• **Textauszug**:
☆ ☆ ☆

Alle, die sich substantielle Aussagen zu den derzeit von Mieterinitiativen aufgerufenen Themen wie Hartz-IV-Bemessungsgrenzen, Mietsteigerungen im Sozialen Wohnungsbau oder der drohenden Verdrängung durch energetische Sanierungen erhofft hatten, wurden enttäuscht.
Eine Wohnung ist kein Flughafen
Die Forderungen der Sozialmieter/innen nach Mietobergrenzen in den geförderten Wohnungen wurden sogar mit einer direkten Absage quittiert:
Mietobergrenzen für Sozialwohnungen können nach Ansicht von Stadtentwicklungssenator Michael Müller (SPD) nicht zur Lösung des Berliner Mietenproblems beitragen. Eine solche Regelung sei politisch derzeit nicht durchsetzbar, sagte Müller. “Da müsste man richtig viel Geld in die Hand nehmen.” Nach Schätzung der Senatsverwaltung könnte eine Mietbeschränkung bei rund 150.000 Sozialwohnungen in Berlin jährlich bis zu 100 Millionen Euro kosten.

☆ ☆ ☆

• **Einträge im Datensatz**:

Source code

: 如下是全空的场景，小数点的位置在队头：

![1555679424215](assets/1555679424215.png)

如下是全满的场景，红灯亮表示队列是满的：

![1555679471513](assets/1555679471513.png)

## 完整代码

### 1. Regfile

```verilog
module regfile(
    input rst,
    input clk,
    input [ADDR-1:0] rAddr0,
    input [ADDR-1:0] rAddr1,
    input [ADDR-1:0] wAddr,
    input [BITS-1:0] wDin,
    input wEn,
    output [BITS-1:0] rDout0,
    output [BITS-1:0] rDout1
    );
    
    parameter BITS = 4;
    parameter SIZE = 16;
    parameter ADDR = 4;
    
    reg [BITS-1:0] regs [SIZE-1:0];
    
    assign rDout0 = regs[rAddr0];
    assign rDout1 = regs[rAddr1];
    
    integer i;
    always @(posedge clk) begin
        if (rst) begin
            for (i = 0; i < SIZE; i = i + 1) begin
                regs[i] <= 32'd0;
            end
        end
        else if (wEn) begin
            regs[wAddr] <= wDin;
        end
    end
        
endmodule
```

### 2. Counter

☆ ☆ ☆

• **Aufgaben zur Übung**:
(a) Schreiben Sie aus dem Text zur Berliner Mietenpolitik den Abschnitt von „Eine Wohnung ist“ bis „Millionen Euro kosten.“ wortgetreu ab.
(b) Welche jährlichen Kosten könnte eine Mietbeschränkung bei den Sozialwohnungen laut dem Text zur Berliner Mietenpolitik verursachen?
(c) Führen Sie bitte den Text zur Berliner Mietenpolitik im Anschluss an seinen letzten Satz fort.

• **Antworten nach Nummer**:
(a)
Eine Wohnung ist kein Flughafen
Die Forderungen der Sozialmieter/innen nach Mietobergrenzen in den geförderten Wohnungen wurden sogar mit einer direkten Absage quittiert:
Mietobergrenzen für Sozialwohnungen können nach Ansicht von Stadtentwicklungssenator Michael Müller (SPD) nicht zur Lösung des Berliner Mietenproblems beitragen. Eine solche Regelung sei politisch derzeit nicht durchsetzbar, sagte Müller. “Da müsste man richtig viel Geld in die Hand nehmen.” Nach Schätzung der Senatsverwaltung könnte eine Mietbeschränkung bei rund 150.000 Sozialwohnungen in Berlin jährlich bis zu 100 Millionen Euro kosten.

(b) Nach Schätzung der Senatsverwaltung bis zu 100 Millionen Euro jährlich.

(c)
Nur zur Erinnerung, das Land Berlin zahlt seit Jahrzehnten erhebliche Beträge in das Fördersystem des Sozialen Wohnungsbaus. Auch wenn seit 2001 keine neuen Sozialwohnungen mehr errichtet werden, wird den Eigentümer/innen der Sozialwohnungsbestände weiterhin die Differenz zwischen den absurd hohen Kostenmieten und den in den Förderprogrammen festgelegten Sozialmieten gezahlt.
Schematische Darstellung des Förderverlaufs im Sozialen Wohnungsbau in Berlin. Die grauen Streifen oben (AZ/AD) stellen die monatlichen Subventionsbeträge pro Quadratmeter dar. (Quelle: Empirica 2000)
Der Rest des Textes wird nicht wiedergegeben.